Note that for only one instance in time, that there are 6 unknown values (Ixx, Ixy, Ixz, Iyy, Iyz, Izz), but only 3 equations represented in the above system. In order to solve this system and improve the optimization process, I solved the above general equations at many instances in time to get “3 times the number of points” equations. I ended up using the data from 9 instances in time to receive a total of 27 equations. I was then able to reformat this system of equations into the familiar Ax=b form that fmincon() can recognize using the function equationsToMatrix().

With an initial guess of all moment of inertia matrix values being 1 along with a lower bound of all 0’s, my optimization script returned the following moment of inertia matrix in body coordinates:

         [1.57 0.09 0.10]
I_body = [0.09 5.43 0.05]
         [0.10 0.05 7.12]
				

I then converted this into the moment of inertia matrix of the alien artifact in the initial configuration in the assignment coordinate system using the following relation:

I_asn = (R_bdy_to_asn)*I_body*(R_bdy_to_asn');
				

Therefore, I calculated the moment of inertia matrix in the assignment coordinate system for the alien object in the initial configuration to be:

        [ 5.43 -0.09 -0.05]
I_asn = [-0.09  1.57  0.10]
        [-0.05  0.10  7.12]
				

Estimating the Future Trajectory:

In order to estimate the future trajectory of the artifact after the 10 second mark (all the data in the given text file), I essentially integrated the dynamic model forward in time from the state of the artifact at 10 seconds. In other words, using all necessary data at a state at time t-1 (location, orientation, angular velocity, angular acceleration, and moment of inertia matrix) we can estimate the state at time t. I started by transforming all of my state variables (originally in the assignment frame) into global coordinates. This was done by simply pre-multiplying all of my variables by the rotation matrix from the global to assignment frame. With my initial state variables in the global frame, here are the steps I took to estimate the pose (COM location and orientation) of the artifact from 10 to 20 seconds.

Step 1: Estimate angular velocity

w(i) = dw(i-1)*dt + w(i-1)

Step 2: Estimate Rotation Matrix

knowing: w(i) = dR_b_to_g(i)/dt * inv(R_b_to_g(i-1))
         w(i) = ((R_b_to_g(i)-R_b_to_g(i-1))/dt * inv(R_b_to_g(i-1))
solve for R_b_to_g(i):
         R_b_to_g(i) = (w(i)*R_b_to_g(i-1))*dt + R_b_to_g(i-1)

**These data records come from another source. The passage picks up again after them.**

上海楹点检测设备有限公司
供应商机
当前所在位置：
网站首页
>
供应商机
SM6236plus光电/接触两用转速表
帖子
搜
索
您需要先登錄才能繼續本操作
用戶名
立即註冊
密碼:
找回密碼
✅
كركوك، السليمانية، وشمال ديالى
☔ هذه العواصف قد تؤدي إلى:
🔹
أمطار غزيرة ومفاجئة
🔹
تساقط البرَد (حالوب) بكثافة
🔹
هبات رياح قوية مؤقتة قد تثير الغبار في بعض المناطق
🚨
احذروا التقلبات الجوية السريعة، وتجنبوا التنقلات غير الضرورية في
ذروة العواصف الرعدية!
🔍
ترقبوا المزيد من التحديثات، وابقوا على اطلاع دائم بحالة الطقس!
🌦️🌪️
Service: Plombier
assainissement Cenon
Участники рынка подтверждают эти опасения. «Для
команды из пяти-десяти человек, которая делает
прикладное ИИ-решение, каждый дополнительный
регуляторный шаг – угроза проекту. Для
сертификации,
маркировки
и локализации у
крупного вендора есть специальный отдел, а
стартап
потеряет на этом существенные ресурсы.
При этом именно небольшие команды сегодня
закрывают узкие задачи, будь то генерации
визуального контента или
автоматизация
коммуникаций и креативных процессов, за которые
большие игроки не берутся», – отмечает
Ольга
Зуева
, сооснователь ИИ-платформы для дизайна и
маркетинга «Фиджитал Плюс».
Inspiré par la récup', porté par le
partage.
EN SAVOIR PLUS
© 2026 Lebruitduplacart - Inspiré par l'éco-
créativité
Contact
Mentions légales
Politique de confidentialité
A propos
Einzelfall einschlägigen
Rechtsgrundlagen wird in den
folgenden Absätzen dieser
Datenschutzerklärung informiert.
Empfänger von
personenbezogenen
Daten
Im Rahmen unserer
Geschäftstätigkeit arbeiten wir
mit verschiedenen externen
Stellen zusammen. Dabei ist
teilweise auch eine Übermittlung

Step 3: Estimate Moment of Inertia Matrix

I_g(i) = (R_b_to_g(i)) * I_b * inv(R_b_to_g(i))

Step 4: Estimate Angular Acceleration

knowing: I*dw + w×(I*w) = 0
solve for dw:
         dw(i) = inv(-I_g(i)) * (w(i)×(I(i)*w(i)))

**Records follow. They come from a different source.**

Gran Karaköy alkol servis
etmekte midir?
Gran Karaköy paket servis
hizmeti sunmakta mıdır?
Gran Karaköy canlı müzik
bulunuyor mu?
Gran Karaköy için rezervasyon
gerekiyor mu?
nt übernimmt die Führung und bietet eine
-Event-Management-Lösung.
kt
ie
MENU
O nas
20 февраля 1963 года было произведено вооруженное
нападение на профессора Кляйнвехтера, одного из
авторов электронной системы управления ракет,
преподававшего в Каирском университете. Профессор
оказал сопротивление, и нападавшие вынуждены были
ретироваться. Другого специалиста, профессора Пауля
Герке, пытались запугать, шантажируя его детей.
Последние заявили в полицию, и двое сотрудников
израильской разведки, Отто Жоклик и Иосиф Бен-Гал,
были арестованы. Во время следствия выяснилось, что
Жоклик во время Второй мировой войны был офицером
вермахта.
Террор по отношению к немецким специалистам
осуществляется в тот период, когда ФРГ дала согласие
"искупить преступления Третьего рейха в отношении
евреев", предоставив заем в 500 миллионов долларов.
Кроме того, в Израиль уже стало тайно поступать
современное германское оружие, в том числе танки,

Step 5: Estimate Quaternion Rotation

q(i) = rotm2quat(R_b_to_g(i))

Controlling the Lander:

Getting the lander to “land” on the artifact’s surface mainly involved modifying the controller code (found in ps3/lander/controller.c) to take in our estimate of the future trajectory of the artifact. Because we must control the lander to land just above the surface of the tumbling artifact and not directly at its COM, I created a MATLAB script, ps3/useful/mrdplot/find_land_loc.m, that simply defines a vector offset from the COM to the artifact’s surface, in the body’s x-direction. Next, I use the rotation matrix from the body to global frame to rotate this offset vector into the global/world frame. Finally, I simply add this global offset to the COM location in global coordinates to determine a new location (land_loc) for the controller to pilot the lander to. The quaternion orientation of the lander can be controlled to exactly mimic that of the artifact without any modification.